(Text section)

Adrian Henri Catalogue 2013 - page 4

“In the 1930s the Surrealists
cultivated certain ‘magic’ places.
When I went to stay in Much
Wenlock in the summer of 1972 I
was expecting to find ‘something’
there: I didn’t know what. What I
found was a deep hedge along a
disused railway cutting. This very
ordinary bit of English hedgerow
has occupied my time ever since.”
Adrian Henri July 1973.
Much Wenlock, in short, became
Adrian Henri’s magic place, one to
which he returned, year after year,
to paint and draw in and take
inspiration from for his poetry.
How fitting then that now, some
40 years on, a prize is being
launched here in his name, to
celebrate that interconnectedness
of the poetic and the artistic that
his own life so vividly embodied. It
is a very interesting moment
moreover, to be launching such a
venture, for while the example of
the visual arts may still be of
crucial importance to poets, it is
not so immediately obvious that
the opposite still holds equally
true. Thus the idea of an artwork
as being in possession of poetic
qualities of any kind is not
something you will find all that
many contemporary artists
admitting to, or critics looking out
for and writing about either. Now,
by asking artists openly to name
the poem that has inspired their
work, this new prize takes this
challenge head on, prompting us
all to consider what the nature of
poetry’s relationship to art could
or should be.
While these are questions that can
only fruitfully take place in front of
the works themselves, the
immediate impression from the
pieces illustrated here is that the
answers will prove rich and
various in both subject matter and
artistic form, from the artist/poets
like Henri himself, who provide
their own inspiration, to those for
whom it is the form of a poem,
the feeling of the how rather than
the what of the poem’s meaning,
which provides the crucial point of
artistic engagement. Above all
they will surely reveal, as the
American poet Wallace Stevens
once shrewdly observed, that “To
a large extent, the problems of
poets are the problems of
painters” and that for all their
apparent outward differences, of
stillness rather than movement,
abstraction rather than
signification, art and poetry’s final
ends are not so very dissimilar.

(End Text section)
(Extracted records)

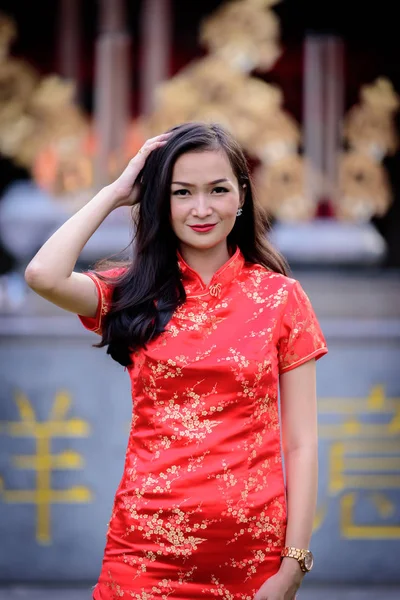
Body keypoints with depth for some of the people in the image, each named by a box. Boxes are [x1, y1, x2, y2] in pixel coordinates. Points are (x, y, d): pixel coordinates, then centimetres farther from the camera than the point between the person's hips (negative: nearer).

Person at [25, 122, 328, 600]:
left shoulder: (281, 296, 2)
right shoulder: (136, 292, 5)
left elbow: (301, 443, 0)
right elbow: (44, 275, -16)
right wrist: (115, 193, -3)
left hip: (250, 558, 0)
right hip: (147, 547, 0)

(End Extracted records)

Task set:
**1.** Retype the Adrian Henri catalogue text from "When I went" to "Henri July 1973.".
**2.** Repeat every line of the source records word for word, leaving out the pictures.

Responses in order:
**1.**
When I went to stay in Much
Wenlock in the summer of 1972 I
was expecting to find ‘something’
there: I didn’t know what. What I
found was a deep hedge along a
disused railway cutting. This very
ordinary bit of English hedgerow
has occupied my time ever since.”
Adrian Henri July 1973.

**2.**
Body keypoints with depth for some of the people in the image, each named by a box. Boxes are [x1, y1, x2, y2] in pixel coordinates. Points are (x, y, d): pixel coordinates, then centimetres farther from the camera than the point between the person's hips (negative: nearer).

Person at [25, 122, 328, 600]:
left shoulder: (281, 296, 2)
right shoulder: (136, 292, 5)
left elbow: (301, 443, 0)
right elbow: (44, 275, -16)
right wrist: (115, 193, -3)
left hip: (250, 558, 0)
right hip: (147, 547, 0)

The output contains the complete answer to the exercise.